The little-known John Stewart, who leads the onslaught against a third runway at Heathrow, soundly beats far more high-profile figures – from Jonathon Porritt to Zac Goldsmith, from Sir David Attenborough to Prince Charles – to take the honour. He does so in the wake of an important breakthrough for his campaign – the announcement by the Conservative Party that it plans to scrap the runway in favour of high-speed rail links that would supplant short-haul flights.

The runners-up are also unconventional choices, not normally found heading such lists: Professor Robert Watson, the chief scientist at Defra; Jane Davidson , the Welsh environment minister; the broadcaster Monty Don; and the polar scientist Peter Wadhams. They, and the other greens on the list, were selected for the recent impact they have made rather than for their fame by a panel of judges from inside and outside this newspaper.

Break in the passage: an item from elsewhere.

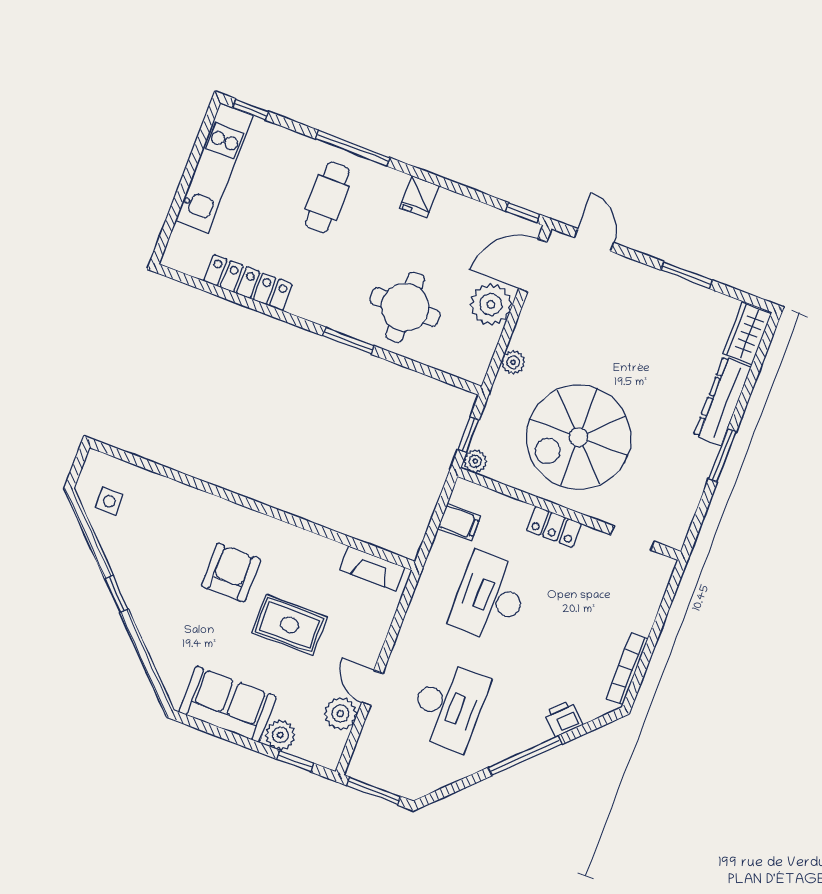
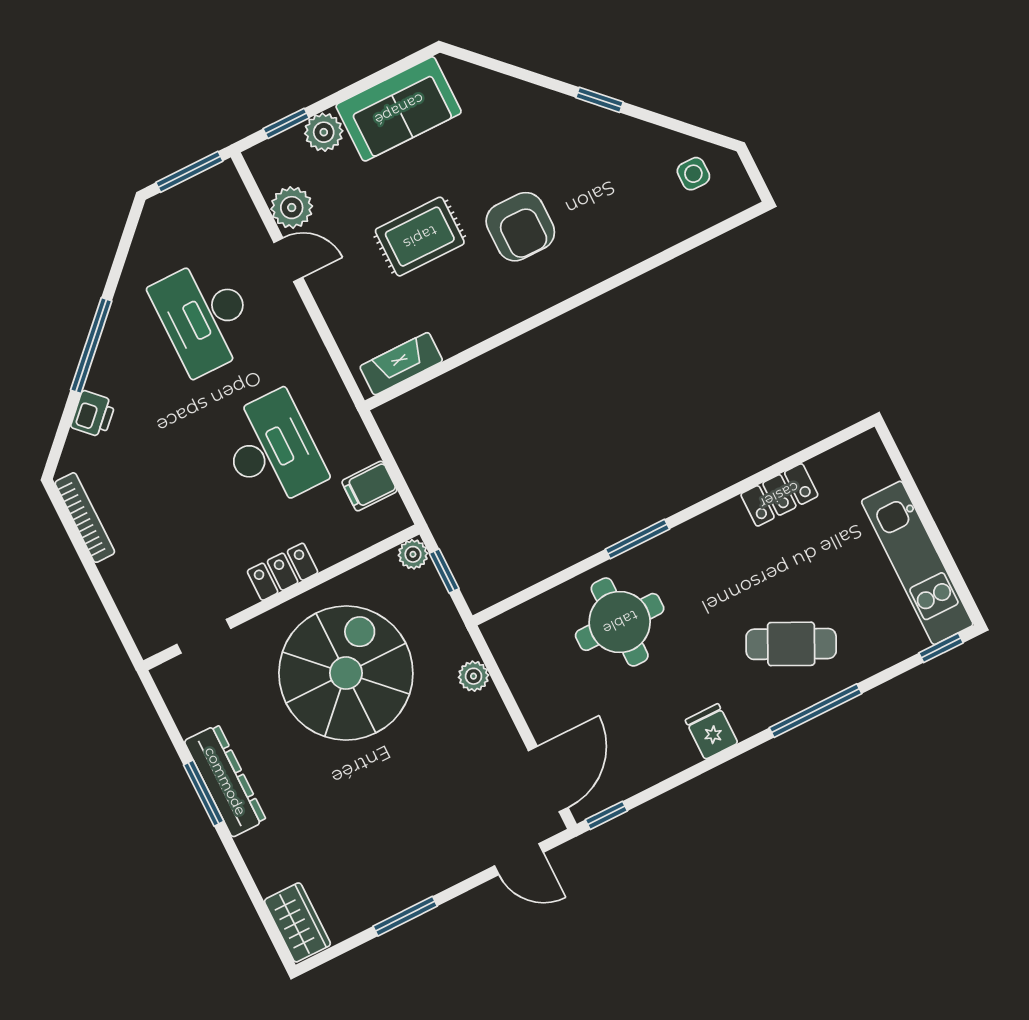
cafe table: (327, 197) -> (791, 644), turned -64
locker: (248, 283) -> (779, 495), width x0.66
plant: (491, 304) -> (548, 705), removed
dresser: (722, 401) -> (225, 781), moved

Indeed, a host of famous figures – including Prince Philip, David Bellamy, Professor James Lovelock and Richard Branson – who might have expected to be high on the list, were judged not to make the grade at all.The judges set out to identify who is really making a difference in Britain, either directly or by altering public perceptions, rather than those who make most noise. Unlike in some other lists, journalists were excluded from consideration.

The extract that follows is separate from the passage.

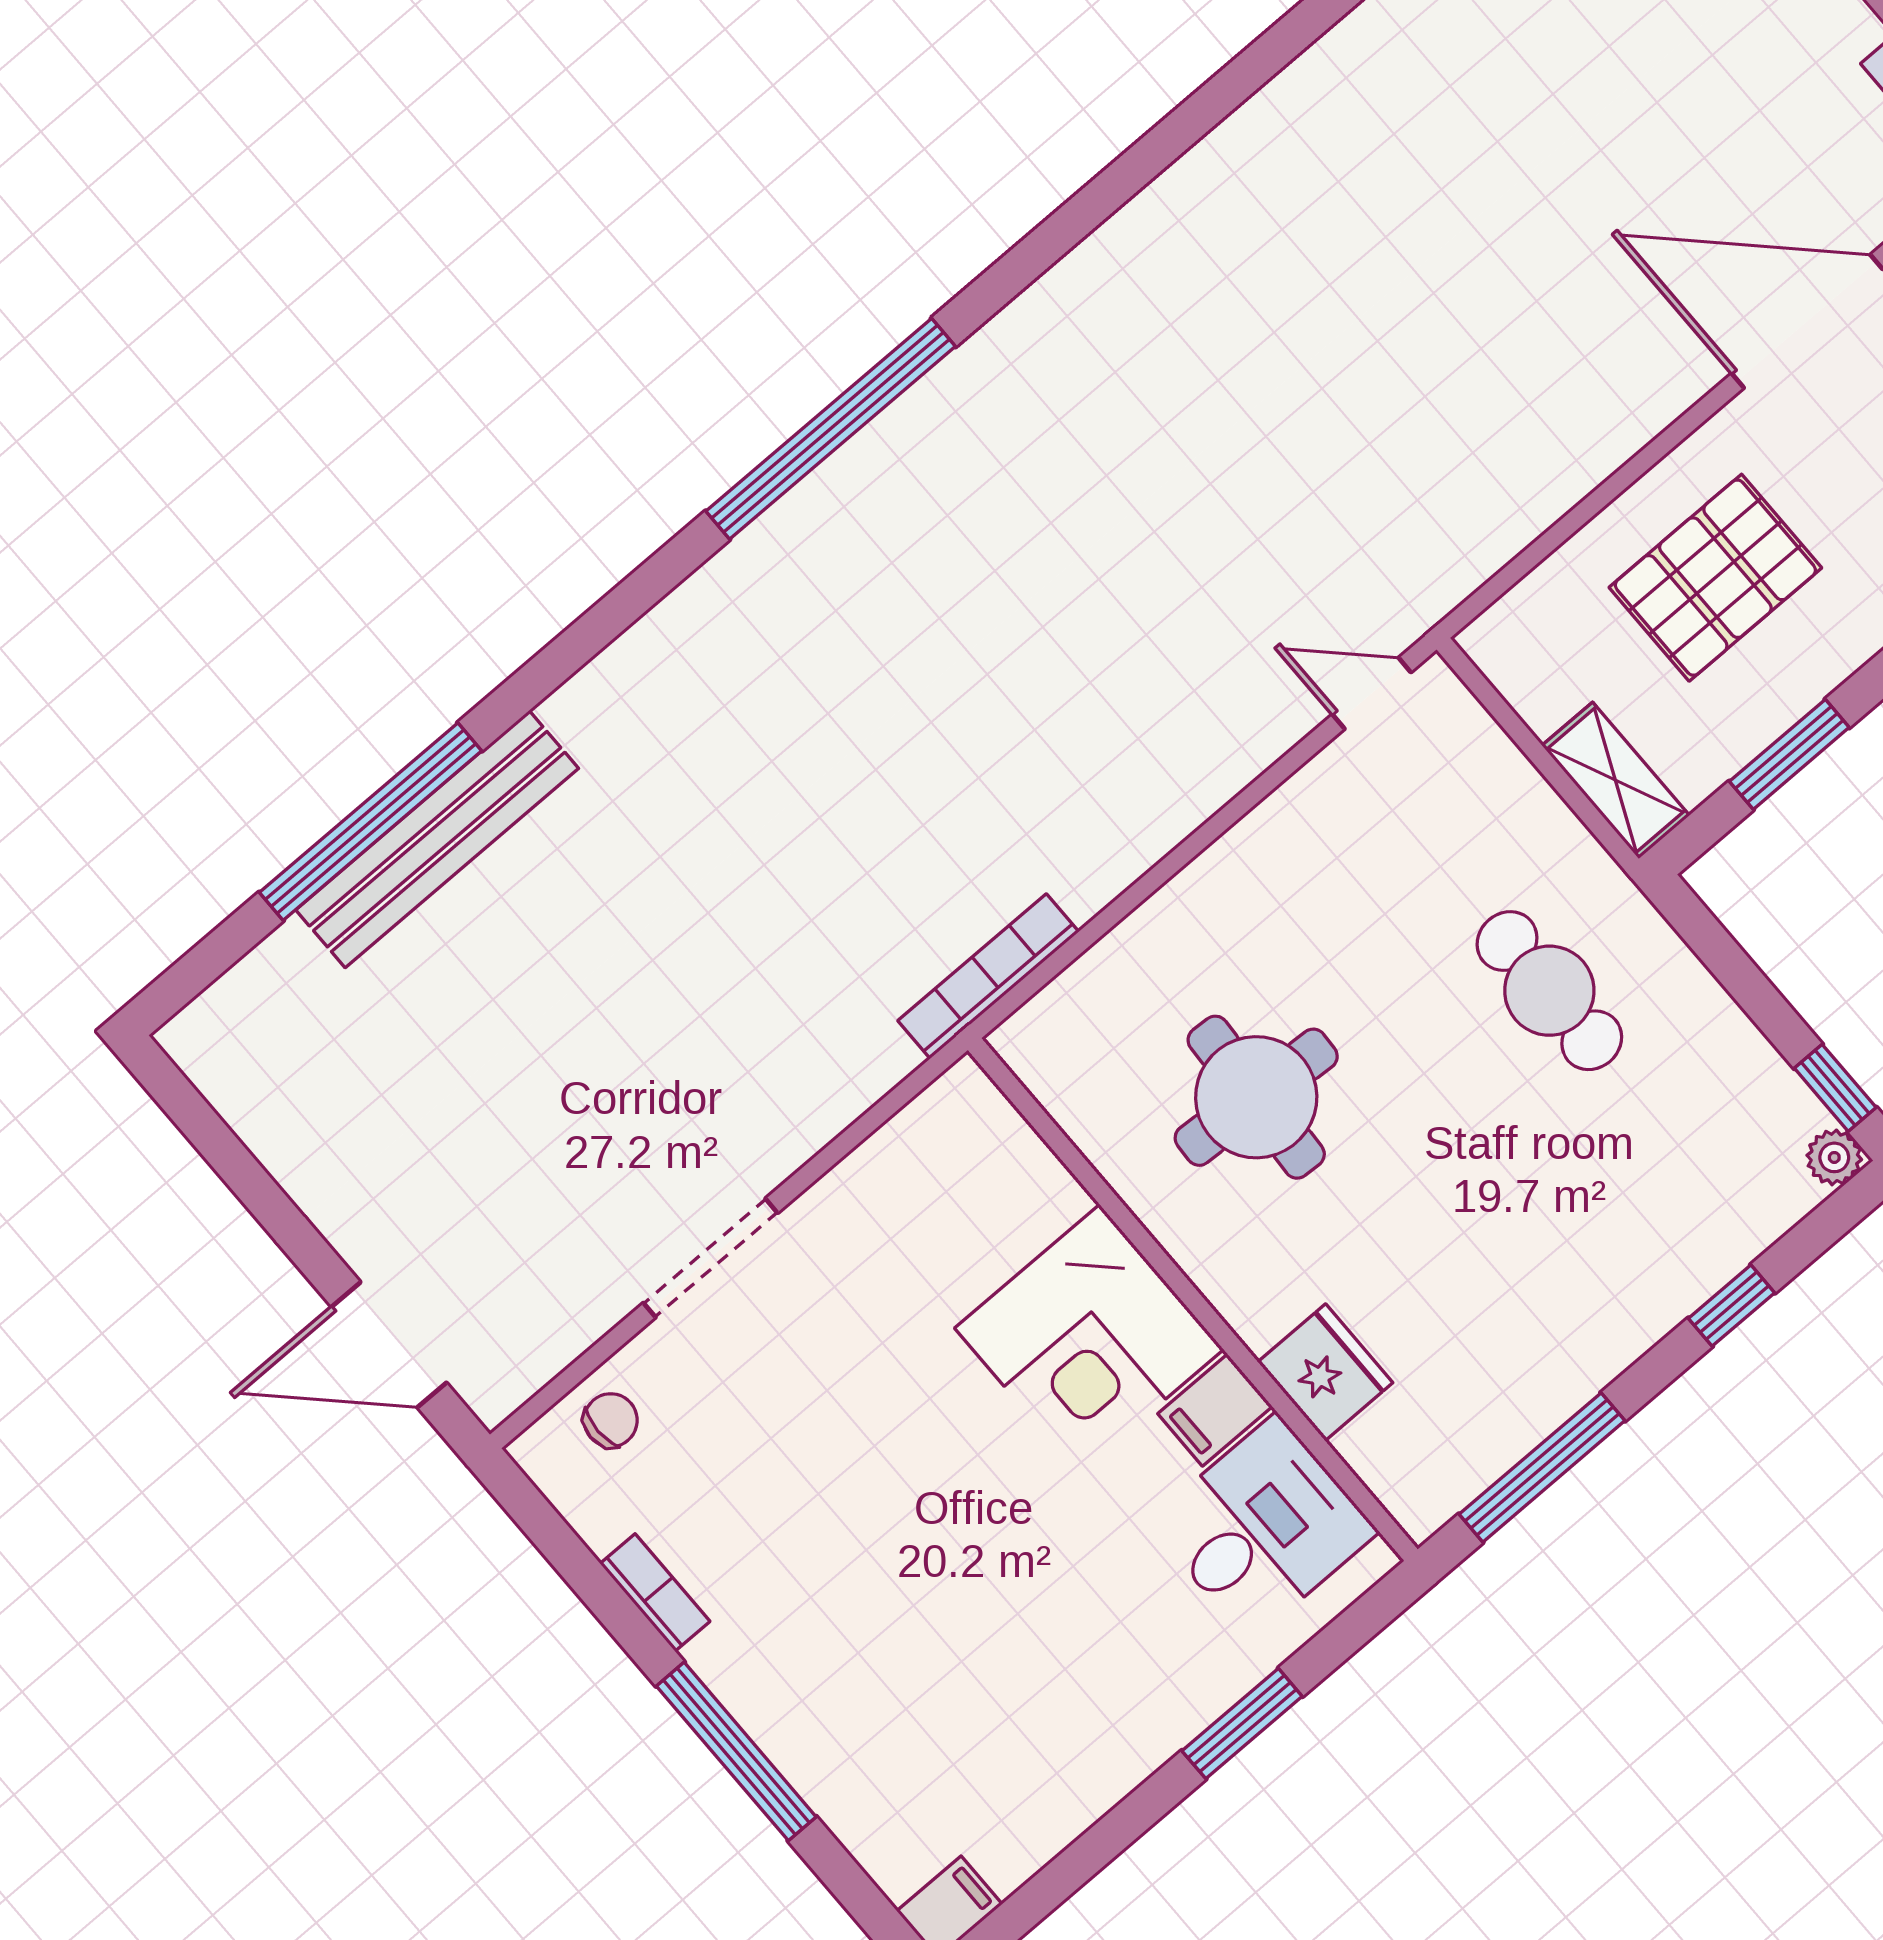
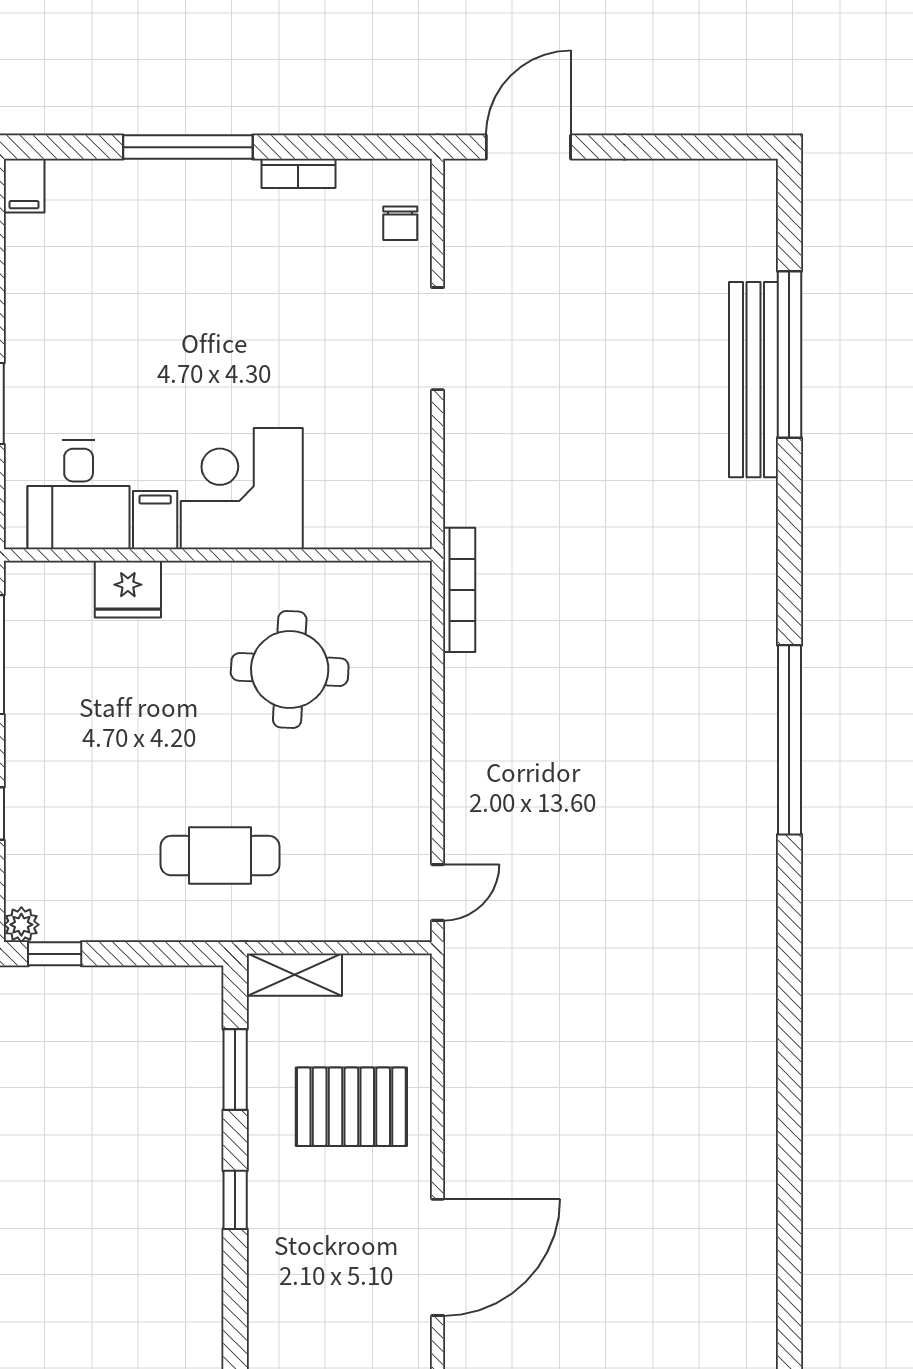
pallet: (1715, 578) -> (351, 1107), turned 90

Mr Stewart, who is also chair of the Campaign for Better Transport, took up aviation and Heathrow more than a decade ago after winning a successful campaign – as head of the pressure group Alarm UK – against the then Conservative government's plans for a road-building drive hailed as the biggest since Roman times. Of an original 600 schemes, only 150 remained when John Major lost office in 1997, and the incoming Labour government cut those down to 50.

By then Mr Stewart had presciently begun to switch targets, forming a group called ClearSkies, then merging with, and radicalising, the gentlemanly Heathrow Association for the Control of Aircraft Noise (Hacan). His campaign has been so effective in getting the third runway to the top of the agenda that the judges unanimously selected him to lead the list even before the Conservatives' announcement.

Professor Watson, who came second, has been a towering, outspoken international figure for more than two decades. He led the group of scientists that successfully pushed for bans on the chemicals that were damaging the ozone layer. And he went on to be a driving force behind the Inter-governmental Panel on Climate Change – too much so for the Bush administration, which had him removed as chairman – and to lead definitive, groundbreaking assessments of the state of the world's wildlife and agriculture. He was an inspired, if unexpected, choice last year to become chief scientist at Defra.

The judges were: Nicholas Schoon, editor, the 'ENDS Report', Britain's leading specialist environmental journal; Alex Kirby, former environment correspondent of the BBC; David Randall, assistant editor, 'IoS'; and Geoffrey Lean, environment editor at The IoS.